Olhao dates back to Roman times, when it enjoyed its first boom, courtesy of the rich fishing seas just off its coast. These areas remain vibrant and continue to sustain the local community.
The daily fish market (designed some say by Gustave Eiffel) and the Saturday market that runs along the adjoining waterfront are without question some of the best in the world and heaven for all foodies!
The town has escaped the package tourist and golfing crowds. It isn't technically a beach town. However, one of its joys is taking a ferry or river taxi to the outlying islands. The islands of Armona, Culatra, Farol and Deserta each have subtly different characters and vibe, but all share wonderful clean beaches and echo a slower, simpler time. No cars, kids jumping off pontoons and having the freedom to roam and play with friends without fear or restriction, the air rich with the smell of freshly grilled sardines …

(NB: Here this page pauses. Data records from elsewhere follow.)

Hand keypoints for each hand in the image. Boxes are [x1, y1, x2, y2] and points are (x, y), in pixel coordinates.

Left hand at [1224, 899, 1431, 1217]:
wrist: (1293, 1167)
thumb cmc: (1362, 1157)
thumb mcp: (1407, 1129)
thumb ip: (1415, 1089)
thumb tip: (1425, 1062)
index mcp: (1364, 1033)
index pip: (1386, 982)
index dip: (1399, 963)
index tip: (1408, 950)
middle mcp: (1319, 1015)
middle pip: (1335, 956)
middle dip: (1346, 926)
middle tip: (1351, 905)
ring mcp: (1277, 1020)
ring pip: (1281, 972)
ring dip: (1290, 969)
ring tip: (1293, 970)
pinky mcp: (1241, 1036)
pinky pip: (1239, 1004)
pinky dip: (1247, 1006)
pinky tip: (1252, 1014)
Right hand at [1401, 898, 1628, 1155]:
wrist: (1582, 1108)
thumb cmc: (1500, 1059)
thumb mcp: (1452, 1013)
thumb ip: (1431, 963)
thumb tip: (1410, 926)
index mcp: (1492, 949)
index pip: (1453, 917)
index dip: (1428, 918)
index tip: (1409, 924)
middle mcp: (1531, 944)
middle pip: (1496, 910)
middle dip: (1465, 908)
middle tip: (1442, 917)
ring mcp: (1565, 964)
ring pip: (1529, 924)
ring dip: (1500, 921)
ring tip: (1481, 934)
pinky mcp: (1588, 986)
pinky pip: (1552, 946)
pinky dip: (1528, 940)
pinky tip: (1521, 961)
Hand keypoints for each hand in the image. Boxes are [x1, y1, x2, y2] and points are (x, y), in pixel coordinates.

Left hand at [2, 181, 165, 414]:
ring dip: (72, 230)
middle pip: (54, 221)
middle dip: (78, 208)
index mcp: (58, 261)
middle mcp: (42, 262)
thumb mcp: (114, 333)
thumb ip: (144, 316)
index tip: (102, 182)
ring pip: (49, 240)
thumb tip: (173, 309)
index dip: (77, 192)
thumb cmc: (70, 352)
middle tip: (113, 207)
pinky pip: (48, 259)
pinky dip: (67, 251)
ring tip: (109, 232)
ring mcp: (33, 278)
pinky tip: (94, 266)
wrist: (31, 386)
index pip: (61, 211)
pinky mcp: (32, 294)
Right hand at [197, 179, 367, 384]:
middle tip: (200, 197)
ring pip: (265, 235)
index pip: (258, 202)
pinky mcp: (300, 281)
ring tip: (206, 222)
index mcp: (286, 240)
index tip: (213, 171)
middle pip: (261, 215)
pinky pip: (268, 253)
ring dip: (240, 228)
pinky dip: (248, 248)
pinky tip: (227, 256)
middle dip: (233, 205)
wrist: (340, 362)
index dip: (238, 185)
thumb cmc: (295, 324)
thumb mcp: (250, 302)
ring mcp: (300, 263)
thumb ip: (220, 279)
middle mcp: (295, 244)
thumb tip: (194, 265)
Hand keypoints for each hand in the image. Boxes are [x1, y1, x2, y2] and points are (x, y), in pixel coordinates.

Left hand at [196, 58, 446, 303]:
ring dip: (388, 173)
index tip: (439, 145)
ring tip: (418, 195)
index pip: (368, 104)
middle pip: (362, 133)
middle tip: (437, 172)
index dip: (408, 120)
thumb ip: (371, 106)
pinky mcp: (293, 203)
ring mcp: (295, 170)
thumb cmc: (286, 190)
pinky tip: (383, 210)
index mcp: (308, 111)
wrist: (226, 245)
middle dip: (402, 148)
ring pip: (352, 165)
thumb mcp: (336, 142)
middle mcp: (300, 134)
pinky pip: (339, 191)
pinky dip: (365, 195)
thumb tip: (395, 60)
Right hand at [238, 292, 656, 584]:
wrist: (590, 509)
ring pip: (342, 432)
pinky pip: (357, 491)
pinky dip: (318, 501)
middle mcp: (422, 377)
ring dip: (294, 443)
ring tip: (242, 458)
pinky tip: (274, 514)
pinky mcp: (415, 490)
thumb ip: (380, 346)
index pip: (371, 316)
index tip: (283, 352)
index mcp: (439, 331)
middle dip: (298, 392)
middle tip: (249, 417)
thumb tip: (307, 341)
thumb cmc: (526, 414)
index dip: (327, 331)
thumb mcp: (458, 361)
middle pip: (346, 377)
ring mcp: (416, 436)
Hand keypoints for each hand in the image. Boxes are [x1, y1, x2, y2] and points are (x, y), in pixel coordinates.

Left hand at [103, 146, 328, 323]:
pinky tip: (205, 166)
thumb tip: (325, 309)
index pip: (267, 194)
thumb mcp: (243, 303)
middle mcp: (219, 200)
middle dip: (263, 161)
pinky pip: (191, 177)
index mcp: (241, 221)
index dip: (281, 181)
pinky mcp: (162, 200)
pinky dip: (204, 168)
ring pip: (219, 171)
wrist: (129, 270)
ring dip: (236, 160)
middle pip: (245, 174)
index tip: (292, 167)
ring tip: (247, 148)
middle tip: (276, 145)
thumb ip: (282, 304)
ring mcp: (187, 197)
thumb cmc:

A few years back, a handful of artists and creatives recognised the magic and potential of Olhao’s old town, and set themselves the task of saving its unique mix of Moorish cubism and faded grandeur.
We joined them in 2013, at a time when Portugal and the town could be fairly described as on its knees. But not now! The town has refound its heartbeat and on almost every street at least one of the houses of the old town is being brought back to its former glory …
Casa Fuzetta is one of those houses. Indeed, one of the biggest. With elements dating back to the sixteenth century, the principal building was commissioned as a gentleman’s residence by Dr Carlos Fuzeta at the end of the nineteenth century. Dr Fuzeta was something of a local hero – a maritime lawyer, philosopher and philanthropist, and in the only instance we know of, the town honoured him with a large plaque on the facade of the house.
After Dr Fuzeta's death the house was split up and suffered terrible neglect. However, it is still affectionately remembered by the older members of the community for when the property housed the electricity board and where they went to pay their first electricity bills… They have all kept a keen eye on our restoration work and shared their love and stories of the house.